• _WHAT YOU HAVE TO DO_
Extract every line of text in the listing below without changing anything, and leave out the pictures.
* * * * * * * * *
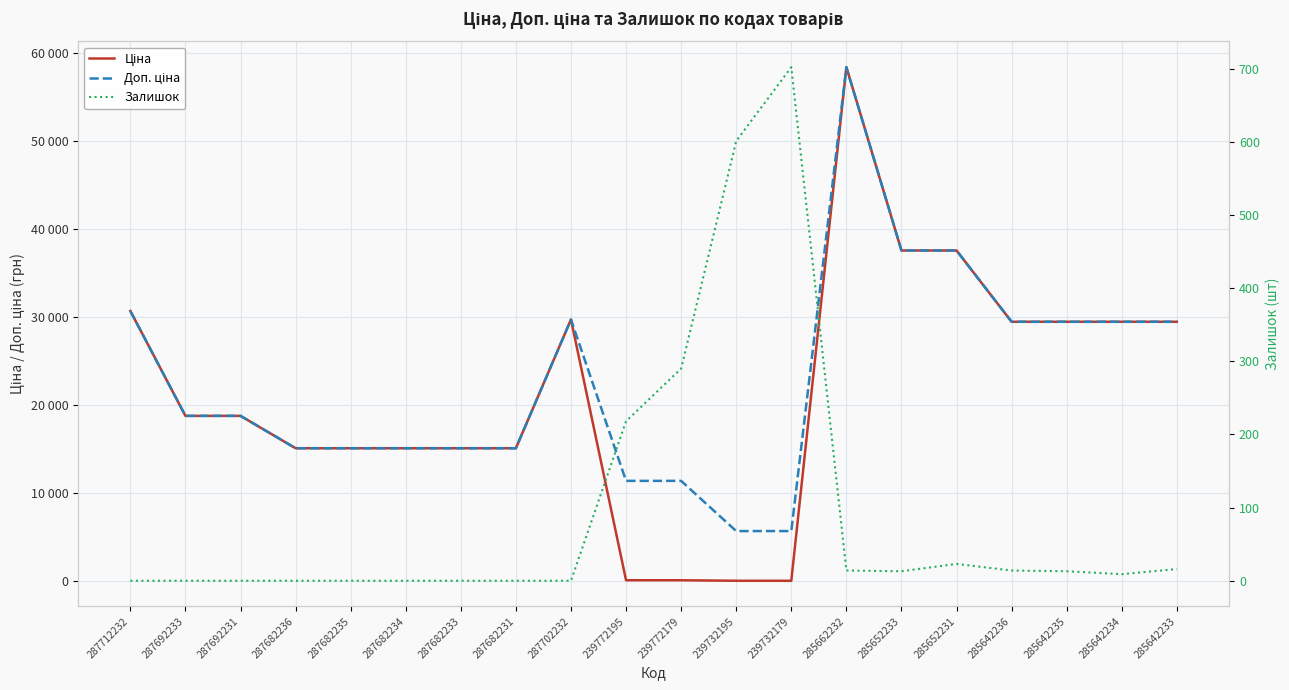

How many distinct data groups are displayed?

3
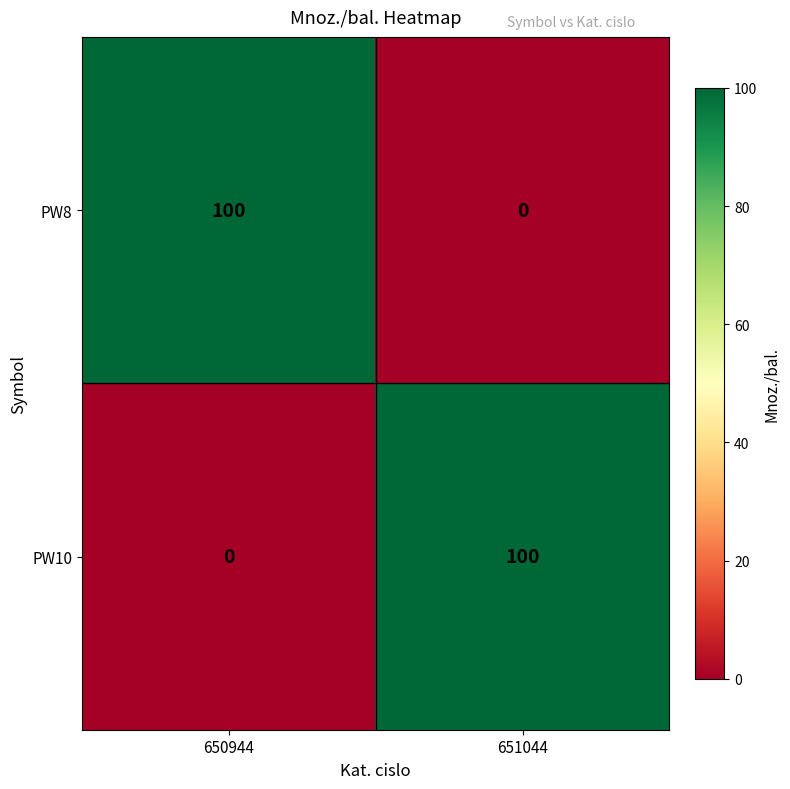

True or false: PW8 has a value of 0 at 651044.

True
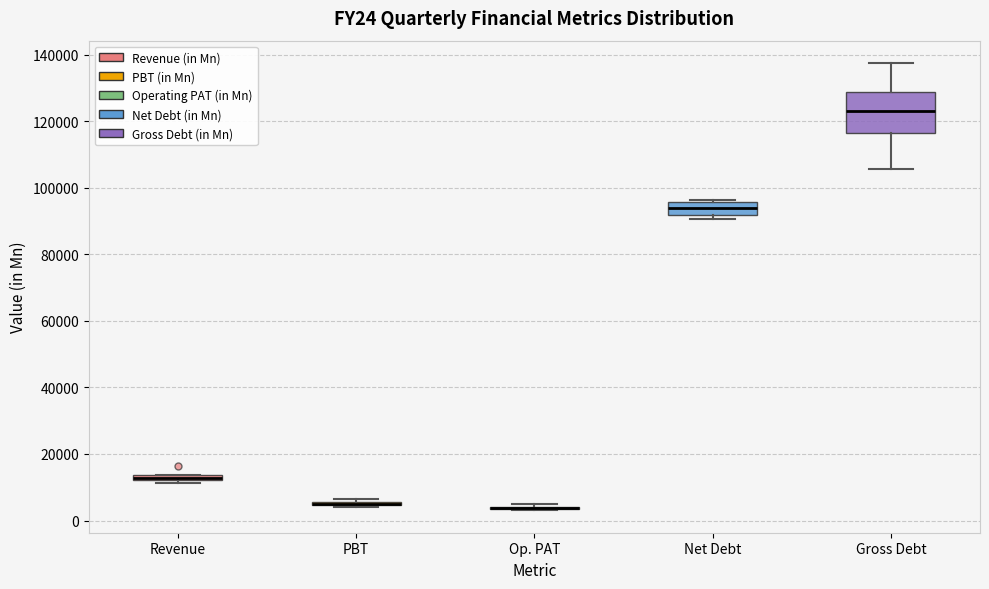

Where is the upper edge of the box for Revenue on the y-axis? The values are not printed on the chart, so give them approximately, as read against the axis.

14000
* * * * * * * * *
• _EXPECTED ANSWER_
How many distinct data groups are displayed?

3

True or false: PW8 has a value of 0 at 651044.

True

Where is the upper edge of the box for Revenue on the y-axis? The values are not printed on the chart, so give them approximately, as read against the axis.

14000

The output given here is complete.